Transcribe every entry word for word, but drop the pictures.

*** DATA SUPPLIED ***

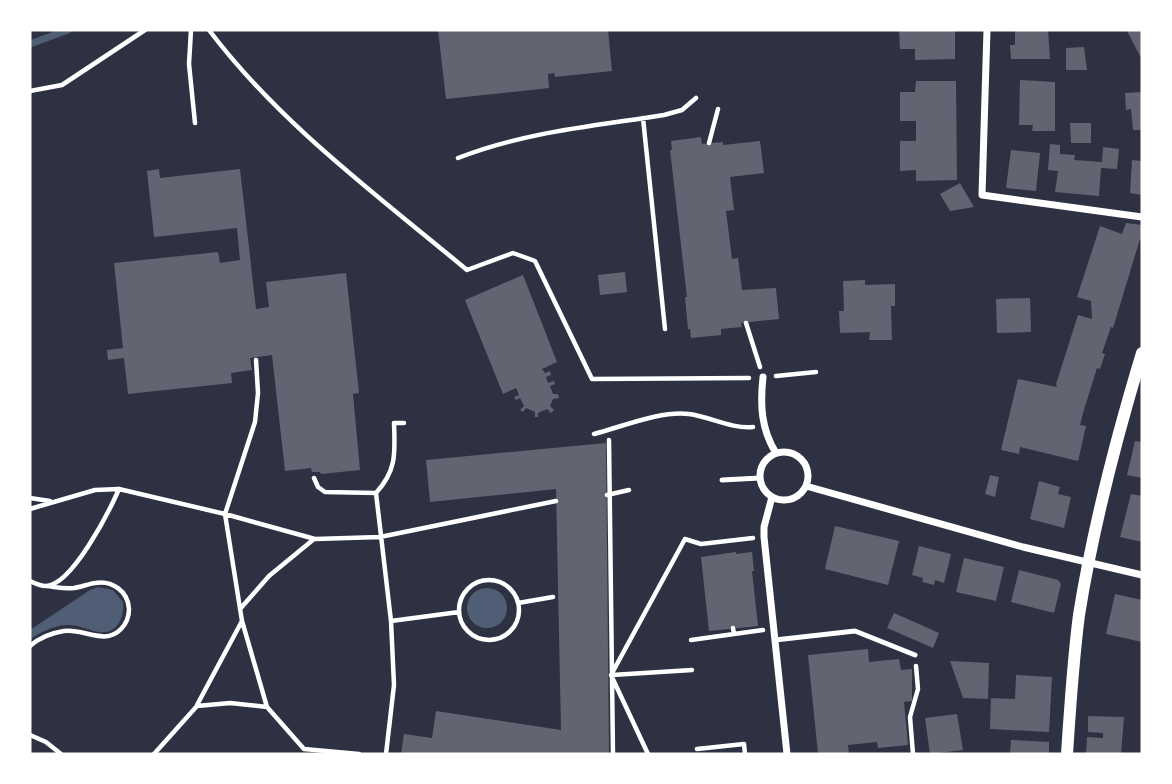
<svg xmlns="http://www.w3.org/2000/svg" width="1172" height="784" font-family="'PT Sans',sans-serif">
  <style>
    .water { fill: #4f5d75 }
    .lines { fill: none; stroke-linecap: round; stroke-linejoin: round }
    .stream { stroke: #4f5d75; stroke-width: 7 }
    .building { fill: #626471 }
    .path { stroke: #fff; stroke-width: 4.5 }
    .service { stroke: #fff; stroke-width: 5 }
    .minor { stroke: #fff; stroke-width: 7 }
    .tertiary { stroke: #fff; stroke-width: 12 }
  </style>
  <rect width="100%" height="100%" fill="#2d3142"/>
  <path class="water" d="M98,587L113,590L123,602C125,617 117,635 99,632C88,630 77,624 66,625C54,626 39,632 30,640V630L90,590Z
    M467 608a20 20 0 1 1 40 0a20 20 0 1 1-40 0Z"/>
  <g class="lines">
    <path class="stream" d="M30,44L68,30"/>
  </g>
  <path class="building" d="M438,30H608L612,71L555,77L554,73L548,74L549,88L446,99Z
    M899,30H955V59L915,60V49H900Z
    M1015,30H1048L1050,59H1011L1010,45H1015Z
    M1130,30H1142V60L1127,31Z
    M1084,47L1087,70H1066V48Z
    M1020,80L1055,82V131H1032L1033,125H1019Z
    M916,81H956L957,180L916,181V170L900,171V141H916V121H900V92H915Z
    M1142,92V130H1133L1131,109L1126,110L1125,93Z
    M1070,123H1091V143H1071Z
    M701,137L702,144L723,142V145L760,141L764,173L730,177L734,210L726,211L732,259L738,258L742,290L776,288L779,319L741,323L742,327L721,329V335L691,338L690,329H688L685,297H687L670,150H672L671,141Z
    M1050,144L1060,145V154L1075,155L1074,160L1102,162L1103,147L1119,149L1117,169L1101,168L1099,196L1055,192L1058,171L1048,170Z
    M1011,150L1040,153L1036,191L1006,188Z
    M1132,160L1142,161V195L1130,193Z
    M159,169L160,178L240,169L256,309L269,307L266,282L346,273L359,393L353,394L360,470L321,474L320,472H312L311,468L285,471L272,355L250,358L252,370L231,373L232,383L128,394L124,358L108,360L107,350L123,348L114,263L218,252L220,263L240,260L237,228L154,237L147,171Z
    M960,183L974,207L950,211L940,194Z
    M1126,223L1142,225V240L1140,239L1113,328L1111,327L1102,353L1105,354L1100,369L1097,368L1083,413L1080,425L1086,426L1078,461L1020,447L1019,454L1001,450L1018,379L1057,387L1056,384L1078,315L1092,319L1091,301L1077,297L1100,226L1122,234Z
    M625,272L627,292L600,295L598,275Z
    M523,275L557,362L542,369L545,373L550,371L551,375L546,377L548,383L554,381L555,384L550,386L553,394H558L559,398L553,399L550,406L554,410L551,413L547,409L538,413V417H535V412L526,408L523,412L520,410L524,406L520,398L516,400L514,397L519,395L516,388L503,394L465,300Z
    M865,280V285L895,284V306H891L892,340H869L870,332L840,333L839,311H844L843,281Z
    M1030,298L1031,332L997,333L996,299Z
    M1135,441L1142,442V478L1127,475Z
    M606,443L609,754H401L404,734L432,738L436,711L561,730L556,489L430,502L426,460Z
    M990,475L999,477L995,497L985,494Z
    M1039,481L1060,487L1058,494L1071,497L1064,528L1030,519Z
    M1131,494L1142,496V542L1120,537Z
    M835,526L899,541L888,585L825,569Z
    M919,546L951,554L944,583L935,580L934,585L922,582L923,578L912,575Z
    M736,552V554L752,552L754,571H752L758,626L709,631L701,557Z
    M964,558L1004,567L996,601L956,592Z
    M1019,570L1058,580L1061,584L1054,613L1011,602Z
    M1115,594L1142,600V642L1106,634Z
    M894,613L939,633L933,648L887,628Z
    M868,649L869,662L899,659L901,670L912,669V701L904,702L908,745L878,748L877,742L848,745L849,754H818L808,655Z
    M950,661L989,663L988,699L963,698Z
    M1016,675L1052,677L1049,732L990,729L991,698L1015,699Z
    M957,714L963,750L930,754L925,718Z
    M1088,716L1124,717L1121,754H1086L1087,737L1103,738V733L1088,732Z
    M1011,740L1049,742V754H1010Z"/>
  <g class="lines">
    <path class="path" d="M191,30L189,64L195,123
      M209,30C280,124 377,195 467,270L513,253L535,261L592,379L749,378
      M30,91L62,85L145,30
      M643,118L665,329
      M709,143L718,109
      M458,158C524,132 595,126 664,115L682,110L696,98
      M746,323L760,367
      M256,360L258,393L255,422L225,514L242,621L267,707
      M776,376L816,372
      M594,434C621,427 662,410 689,414C711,417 731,429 753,427
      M609,440L613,754
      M314,478L318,487L325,492L376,493
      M607,495L629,490
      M30,498L50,501
      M30,509L95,490L119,489L225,514L315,539L380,537L556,501
      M459 610a30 30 0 1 1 60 0a30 30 0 1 1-60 0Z
      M30,581C34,583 40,586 46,586C72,585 109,512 119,489
      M518,603L553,597
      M240,609L269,576L314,539
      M391,621L459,612
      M734,634L763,630
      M691,640L734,634L733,628
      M30,646C39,638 51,633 64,631C83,628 105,646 121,629C126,624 129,617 129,609C128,591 112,580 95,583C88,584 81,587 74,588C64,589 56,587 47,586
      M612,675L692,670
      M197,705L242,621
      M30,735L46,742L61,754
      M697,749L744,744L745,754
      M154,754L197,706L230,703L267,707L304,749L359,754
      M386,754L394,685L391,621L376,493C397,470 395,453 394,423H404
      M648,754L611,675L685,539L701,544L753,538
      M913,754L910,717L918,689L916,666"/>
    <path class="service" d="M722,480L760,478
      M775,640L855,631L915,655"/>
    <path class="minor" d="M987,30L982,195L1142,217
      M763,377C760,405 761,429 776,453
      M760 476a24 24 0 1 1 48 0a24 24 0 1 1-48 0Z
      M806,486L1023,547L1142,575
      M772,497L764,527V537L787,754"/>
    <path class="tertiary" d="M1067,754C1070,708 1073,661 1079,615C1093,527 1116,439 1142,353"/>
  </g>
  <rect width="1172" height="784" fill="none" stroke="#ffffff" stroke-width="63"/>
</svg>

***

- ANSWER FOR THE TASK -
<svg xmlns="http://www.w3.org/2000/svg" width="1172" height="784" font-family="'PT Sans',sans-serif">
  <style>
    .water { fill: #4f5d75 }
    .lines { fill: none; stroke-linecap: round; stroke-linejoin: round }
    .stream { stroke: #4f5d75; stroke-width: 7 }
    .building { fill: #626471 }
    .path { stroke: #fff; stroke-width: 4.5 }
    .service { stroke: #fff; stroke-width: 5 }
    .minor { stroke: #fff; stroke-width: 7 }
    .tertiary { stroke: #fff; stroke-width: 12 }
  </style>
  <rect width="100%" height="100%" fill="#2d3142"/>
  <path class="water" d="M98,587L113,590L123,602C125,617 117,635 99,632C88,630 77,624 66,625C54,626 39,632 30,640V630L90,590Z
    M467 608a20 20 0 1 1 40 0a20 20 0 1 1-40 0Z"/>
  <g class="lines">
    <path class="stream" d="M30,44L68,30"/>
  </g>
  <path class="building" d="M438,30H608L612,71L555,77L554,73L548,74L549,88L446,99Z
    M899,30H955V59L915,60V49H900Z
    M1015,30H1048L1050,59H1011L1010,45H1015Z
    M1130,30H1142V60L1127,31Z
    M1084,47L1087,70H1066V48Z
    M1020,80L1055,82V131H1032L1033,125H1019Z
    M916,81H956L957,180L916,181V170L900,171V141H916V121H900V92H915Z
    M1142,92V130H1133L1131,109L1126,110L1125,93Z
    M1070,123H1091V143H1071Z
    M701,137L702,144L723,142V145L760,141L764,173L730,177L734,210L726,211L732,259L738,258L742,290L776,288L779,319L741,323L742,327L721,329V335L691,338L690,329H688L685,297H687L670,150H672L671,141Z
    M1050,144L1060,145V154L1075,155L1074,160L1102,162L1103,147L1119,149L1117,169L1101,168L1099,196L1055,192L1058,171L1048,170Z
    M1011,150L1040,153L1036,191L1006,188Z
    M1132,160L1142,161V195L1130,193Z
    M159,169L160,178L240,169L256,309L269,307L266,282L346,273L359,393L353,394L360,470L321,474L320,472H312L311,468L285,471L272,355L250,358L252,370L231,373L232,383L128,394L124,358L108,360L107,350L123,348L114,263L218,252L220,263L240,260L237,228L154,237L147,171Z
    M960,183L974,207L950,211L940,194Z
    M1126,223L1142,225V240L1140,239L1113,328L1111,327L1102,353L1105,354L1100,369L1097,368L1083,413L1080,425L1086,426L1078,461L1020,447L1019,454L1001,450L1018,379L1057,387L1056,384L1078,315L1092,319L1091,301L1077,297L1100,226L1122,234Z
    M625,272L627,292L600,295L598,275Z
    M523,275L557,362L542,369L545,373L550,371L551,375L546,377L548,383L554,381L555,384L550,386L553,394H558L559,398L553,399L550,406L554,410L551,413L547,409L538,413V417H535V412L526,408L523,412L520,410L524,406L520,398L516,400L514,397L519,395L516,388L503,394L465,300Z
    M865,280V285L895,284V306H891L892,340H869L870,332L840,333L839,311H844L843,281Z
    M1030,298L1031,332L997,333L996,299Z
    M1135,441L1142,442V478L1127,475Z
    M606,443L609,754H401L404,734L432,738L436,711L561,730L556,489L430,502L426,460Z
    M990,475L999,477L995,497L985,494Z
    M1039,481L1060,487L1058,494L1071,497L1064,528L1030,519Z
    M1131,494L1142,496V542L1120,537Z
    M835,526L899,541L888,585L825,569Z
    M919,546L951,554L944,583L935,580L934,585L922,582L923,578L912,575Z
    M736,552V554L752,552L754,571H752L758,626L709,631L701,557Z
    M964,558L1004,567L996,601L956,592Z
    M1019,570L1058,580L1061,584L1054,613L1011,602Z
    M1115,594L1142,600V642L1106,634Z
    M894,613L939,633L933,648L887,628Z
    M868,649L869,662L899,659L901,670L912,669V701L904,702L908,745L878,748L877,742L848,745L849,754H818L808,655Z
    M950,661L989,663L988,699L963,698Z
    M1016,675L1052,677L1049,732L990,729L991,698L1015,699Z
    M957,714L963,750L930,754L925,718Z
    M1088,716L1124,717L1121,754H1086L1087,737L1103,738V733L1088,732Z
    M1011,740L1049,742V754H1010Z"/>
  <g class="lines">
    <path class="path" d="M191,30L189,64L195,123
      M209,30C280,124 377,195 467,270L513,253L535,261L592,379L749,378
      M30,91L62,85L145,30
      M643,118L665,329
      M709,143L718,109
      M458,158C524,132 595,126 664,115L682,110L696,98
      M746,323L760,367
      M256,360L258,393L255,422L225,514L242,621L267,707
      M776,376L816,372
      M594,434C621,427 662,410 689,414C711,417 731,429 753,427
      M609,440L613,754
      M314,478L318,487L325,492L376,493
      M607,495L629,490
      M30,498L50,501
      M30,509L95,490L119,489L225,514L315,539L380,537L556,501
      M459 610a30 30 0 1 1 60 0a30 30 0 1 1-60 0Z
      M30,581C34,583 40,586 46,586C72,585 109,512 119,489
      M518,603L553,597
      M240,609L269,576L314,539
      M391,621L459,612
      M734,634L763,630
      M691,640L734,634L733,628
      M30,646C39,638 51,633 64,631C83,628 105,646 121,629C126,624 129,617 129,609C128,591 112,580 95,583C88,584 81,587 74,588C64,589 56,587 47,586
      M612,675L692,670
      M197,705L242,621
      M30,735L46,742L61,754
      M697,749L744,744L745,754
      M154,754L197,706L230,703L267,707L304,749L359,754
      M386,754L394,685L391,621L376,493C397,470 395,453 394,423H404
      M648,754L611,675L685,539L701,544L753,538
      M913,754L910,717L918,689L916,666"/>
    <path class="service" d="M722,480L760,478
      M775,640L855,631L915,655"/>
    <path class="minor" d="M987,30L982,195L1142,217
      M763,377C760,405 761,429 776,453
      M760 476a24 24 0 1 1 48 0a24 24 0 1 1-48 0Z
      M806,486L1023,547L1142,575
      M772,497L764,527V537L787,754"/>
    <path class="tertiary" d="M1067,754C1070,708 1073,661 1079,615C1093,527 1116,439 1142,353"/>
  </g>
  <rect width="1172" height="784" fill="none" stroke="#ffffff" stroke-width="63"/>
</svg>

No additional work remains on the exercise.